Document =
● ● ● ●

3.1        The Scale of Money laundering

           Money laundering and criminal activities are clandestine by nature, and

consequently, it is difficult to estimate the amount of money laundered in an economy12.

           The amount of money laundered in an economy is linked to the proceeds of crime

it generates. The FATF commented in Canada’s mutual assessment that although there

was no estimate for the total proceeds of crime in Canada, annual narcotic sales are

estimated to amount to several billion of dollars13. Based on the drug seizures conducted

in 2006, the RCMP estimates the narcotics market in Canada to be between $11 to $47

billion14 and these funds need be laundered. Money laundering can therefore be viewed

as a multibillion-dollar problem in Canada. It is an integral element of organized criminal

activity, and is the proven method by which organized crime groups seek to transform the

proceeds of drug trafficking, contraband goods and people smuggling, extortion, fraud

and other activities into apparently legitimately earned funds15.

● ● ● ●

Entries provided =
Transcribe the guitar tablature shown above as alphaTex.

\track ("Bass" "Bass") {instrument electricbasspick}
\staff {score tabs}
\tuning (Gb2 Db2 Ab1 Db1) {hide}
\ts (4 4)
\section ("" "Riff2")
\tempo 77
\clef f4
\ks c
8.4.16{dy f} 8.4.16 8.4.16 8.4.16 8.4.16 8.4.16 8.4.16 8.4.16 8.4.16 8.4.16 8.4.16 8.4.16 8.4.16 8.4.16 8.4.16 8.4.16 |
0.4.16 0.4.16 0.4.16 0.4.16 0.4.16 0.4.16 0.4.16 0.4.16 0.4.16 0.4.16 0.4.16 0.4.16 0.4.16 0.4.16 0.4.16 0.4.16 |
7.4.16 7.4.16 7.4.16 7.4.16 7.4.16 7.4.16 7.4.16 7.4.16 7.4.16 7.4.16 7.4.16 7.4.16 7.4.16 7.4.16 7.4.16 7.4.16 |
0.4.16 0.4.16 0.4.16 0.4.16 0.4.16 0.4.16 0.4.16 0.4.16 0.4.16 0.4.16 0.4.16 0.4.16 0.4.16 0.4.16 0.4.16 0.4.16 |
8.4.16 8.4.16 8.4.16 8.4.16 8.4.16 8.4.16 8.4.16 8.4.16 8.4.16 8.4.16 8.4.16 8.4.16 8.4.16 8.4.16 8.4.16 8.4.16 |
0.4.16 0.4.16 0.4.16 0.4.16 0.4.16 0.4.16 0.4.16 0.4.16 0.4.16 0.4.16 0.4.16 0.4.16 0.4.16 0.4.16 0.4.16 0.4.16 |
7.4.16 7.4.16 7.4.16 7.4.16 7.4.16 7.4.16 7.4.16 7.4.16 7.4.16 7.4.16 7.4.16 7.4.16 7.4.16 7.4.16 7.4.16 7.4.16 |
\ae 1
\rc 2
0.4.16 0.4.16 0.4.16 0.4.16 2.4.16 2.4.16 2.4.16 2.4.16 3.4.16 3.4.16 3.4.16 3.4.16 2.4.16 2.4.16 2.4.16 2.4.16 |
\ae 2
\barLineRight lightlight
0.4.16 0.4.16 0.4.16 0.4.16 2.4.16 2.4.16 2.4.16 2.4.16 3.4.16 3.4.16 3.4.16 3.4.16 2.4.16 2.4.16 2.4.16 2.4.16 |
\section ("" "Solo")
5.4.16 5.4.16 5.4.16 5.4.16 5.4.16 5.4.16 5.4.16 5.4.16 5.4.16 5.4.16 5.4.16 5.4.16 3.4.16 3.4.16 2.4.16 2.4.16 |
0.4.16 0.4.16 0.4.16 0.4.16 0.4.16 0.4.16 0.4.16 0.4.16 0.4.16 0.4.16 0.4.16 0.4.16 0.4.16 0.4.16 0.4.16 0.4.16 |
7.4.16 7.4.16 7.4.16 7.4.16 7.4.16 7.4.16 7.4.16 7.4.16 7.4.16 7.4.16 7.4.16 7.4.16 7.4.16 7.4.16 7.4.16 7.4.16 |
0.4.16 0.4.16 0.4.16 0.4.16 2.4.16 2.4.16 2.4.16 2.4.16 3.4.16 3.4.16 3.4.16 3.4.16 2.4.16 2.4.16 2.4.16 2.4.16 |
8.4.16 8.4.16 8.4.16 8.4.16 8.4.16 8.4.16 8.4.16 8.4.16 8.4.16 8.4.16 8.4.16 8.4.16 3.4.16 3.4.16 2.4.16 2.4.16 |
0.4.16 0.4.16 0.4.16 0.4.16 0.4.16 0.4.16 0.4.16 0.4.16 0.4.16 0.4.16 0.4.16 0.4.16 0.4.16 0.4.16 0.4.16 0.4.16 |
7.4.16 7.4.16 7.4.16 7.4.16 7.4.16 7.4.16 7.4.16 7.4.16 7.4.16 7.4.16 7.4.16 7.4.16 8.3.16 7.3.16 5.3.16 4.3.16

● ● ● ●

Set tasks =
a - In the money laundering text, what range does the RCMP give for the size of Canada's narcotics market?
b - Update the listing by swapping "Solo" for "Outro" and leaving every other part as it is.

Expected results =
a - Between $11 and $47 billion.

b -
Transcribe the guitar tablature shown above as alphaTex.

\track ("Bass" "Bass") {instrument electricbasspick}
\staff {score tabs}
\tuning (Gb2 Db2 Ab1 Db1) {hide}
\ts (4 4)
\section ("" "Riff2")
\tempo 77
\clef f4
\ks c
8.4.16{dy f} 8.4.16 8.4.16 8.4.16 8.4.16 8.4.16 8.4.16 8.4.16 8.4.16 8.4.16 8.4.16 8.4.16 8.4.16 8.4.16 8.4.16 8.4.16 |
0.4.16 0.4.16 0.4.16 0.4.16 0.4.16 0.4.16 0.4.16 0.4.16 0.4.16 0.4.16 0.4.16 0.4.16 0.4.16 0.4.16 0.4.16 0.4.16 |
7.4.16 7.4.16 7.4.16 7.4.16 7.4.16 7.4.16 7.4.16 7.4.16 7.4.16 7.4.16 7.4.16 7.4.16 7.4.16 7.4.16 7.4.16 7.4.16 |
0.4.16 0.4.16 0.4.16 0.4.16 0.4.16 0.4.16 0.4.16 0.4.16 0.4.16 0.4.16 0.4.16 0.4.16 0.4.16 0.4.16 0.4.16 0.4.16 |
8.4.16 8.4.16 8.4.16 8.4.16 8.4.16 8.4.16 8.4.16 8.4.16 8.4.16 8.4.16 8.4.16 8.4.16 8.4.16 8.4.16 8.4.16 8.4.16 |
0.4.16 0.4.16 0.4.16 0.4.16 0.4.16 0.4.16 0.4.16 0.4.16 0.4.16 0.4.16 0.4.16 0.4.16 0.4.16 0.4.16 0.4.16 0.4.16 |
7.4.16 7.4.16 7.4.16 7.4.16 7.4.16 7.4.16 7.4.16 7.4.16 7.4.16 7.4.16 7.4.16 7.4.16 7.4.16 7.4.16 7.4.16 7.4.16 |
\ae 1
\rc 2
0.4.16 0.4.16 0.4.16 0.4.16 2.4.16 2.4.16 2.4.16 2.4.16 3.4.16 3.4.16 3.4.16 3.4.16 2.4.16 2.4.16 2.4.16 2.4.16 |
\ae 2
\barLineRight lightlight
0.4.16 0.4.16 0.4.16 0.4.16 2.4.16 2.4.16 2.4.16 2.4.16 3.4.16 3.4.16 3.4.16 3.4.16 2.4.16 2.4.16 2.4.16 2.4.16 |
\section ("" "Outro")
5.4.16 5.4.16 5.4.16 5.4.16 5.4.16 5.4.16 5.4.16 5.4.16 5.4.16 5.4.16 5.4.16 5.4.16 3.4.16 3.4.16 2.4.16 2.4.16 |
0.4.16 0.4.16 0.4.16 0.4.16 0.4.16 0.4.16 0.4.16 0.4.16 0.4.16 0.4.16 0.4.16 0.4.16 0.4.16 0.4.16 0.4.16 0.4.16 |
7.4.16 7.4.16 7.4.16 7.4.16 7.4.16 7.4.16 7.4.16 7.4.16 7.4.16 7.4.16 7.4.16 7.4.16 7.4.16 7.4.16 7.4.16 7.4.16 |
0.4.16 0.4.16 0.4.16 0.4.16 2.4.16 2.4.16 2.4.16 2.4.16 3.4.16 3.4.16 3.4.16 3.4.16 2.4.16 2.4.16 2.4.16 2.4.16 |
8.4.16 8.4.16 8.4.16 8.4.16 8.4.16 8.4.16 8.4.16 8.4.16 8.4.16 8.4.16 8.4.16 8.4.16 3.4.16 3.4.16 2.4.16 2.4.16 |
0.4.16 0.4.16 0.4.16 0.4.16 0.4.16 0.4.16 0.4.16 0.4.16 0.4.16 0.4.16 0.4.16 0.4.16 0.4.16 0.4.16 0.4.16 0.4.16 |
7.4.16 7.4.16 7.4.16 7.4.16 7.4.16 7.4.16 7.4.16 7.4.16 7.4.16 7.4.16 7.4.16 7.4.16 8.3.16 7.3.16 5.3.16 4.3.16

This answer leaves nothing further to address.